Scene image comparisons:
=== Section Start ===

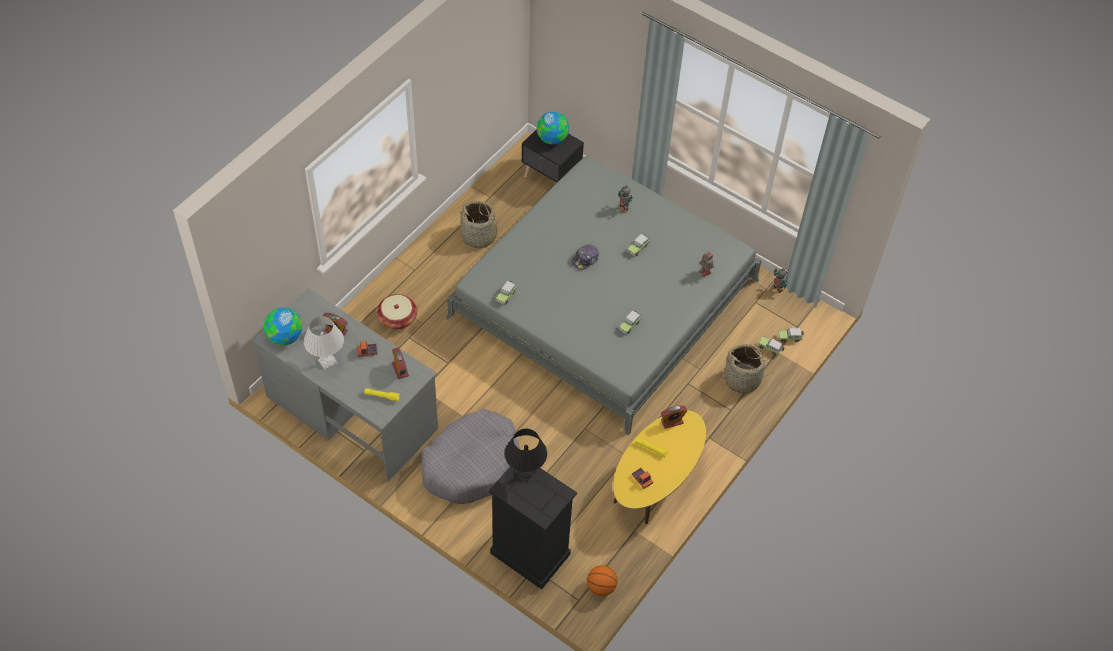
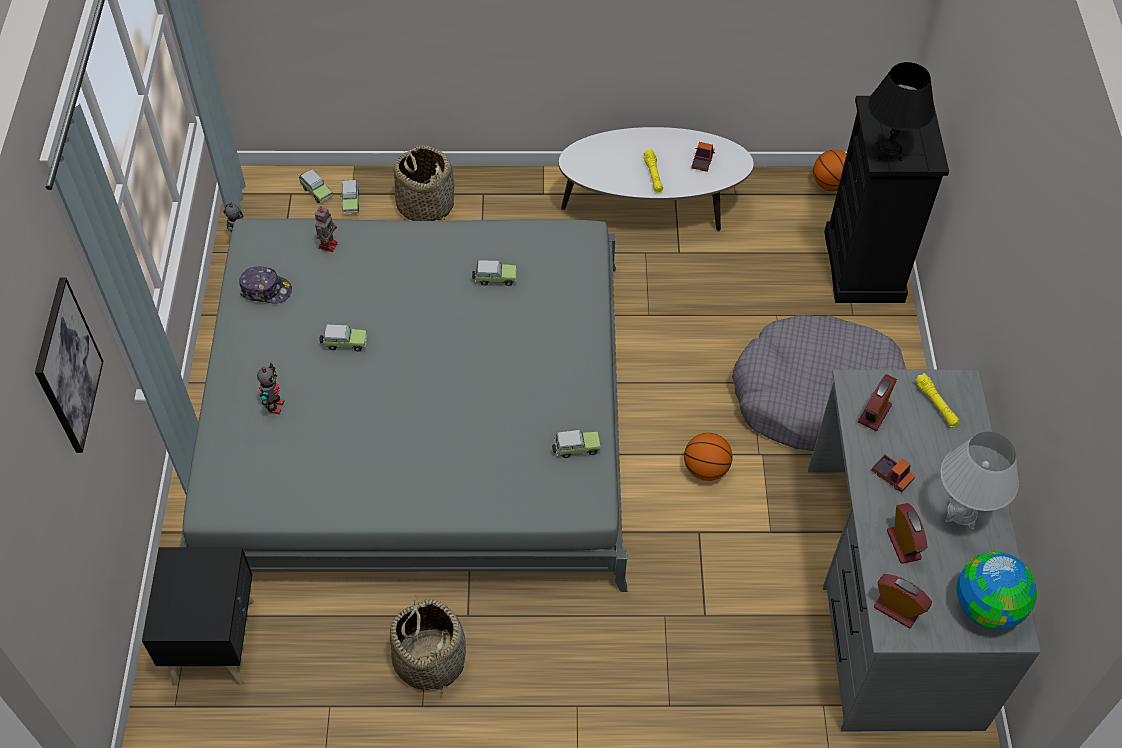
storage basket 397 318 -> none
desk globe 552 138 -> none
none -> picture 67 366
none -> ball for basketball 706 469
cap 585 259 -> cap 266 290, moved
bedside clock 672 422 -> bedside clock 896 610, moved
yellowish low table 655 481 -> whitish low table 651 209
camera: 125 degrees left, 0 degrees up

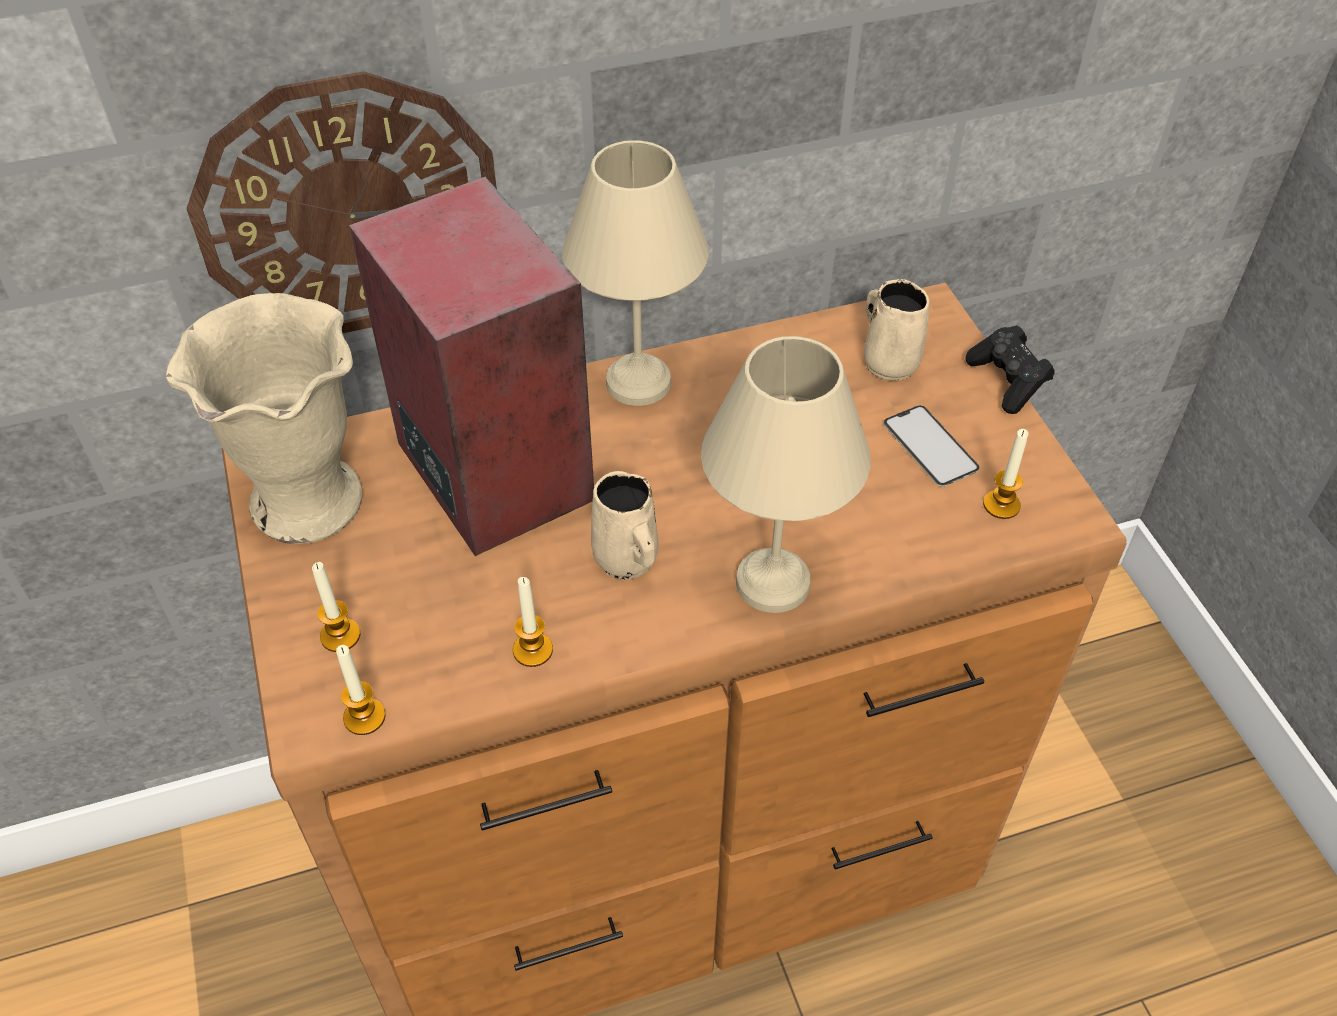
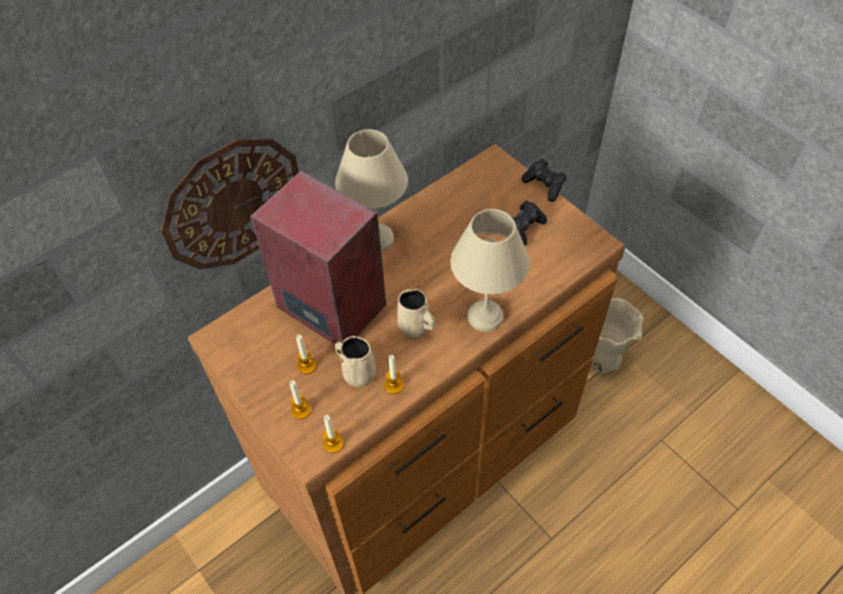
beige-coloured flower vase 307 503 -> beige-coloured flower vase 603 358, moved
beige-coloured mug 888 361 -> beige-coloured mug 357 373, moved
wax candle 1001 505 -> wax candle 306 366, moved
handset 930 446 -> blackish gamepad 524 228
camera: 20 degrees left, 5 degrees up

=== Section End ===

Prompt :: Please go over the data above and copy each line with "none" in it.

Result of this task ::
storage basket 397 318 -> none
desk globe 552 138 -> none
none -> picture 67 366
none -> ball for basketball 706 469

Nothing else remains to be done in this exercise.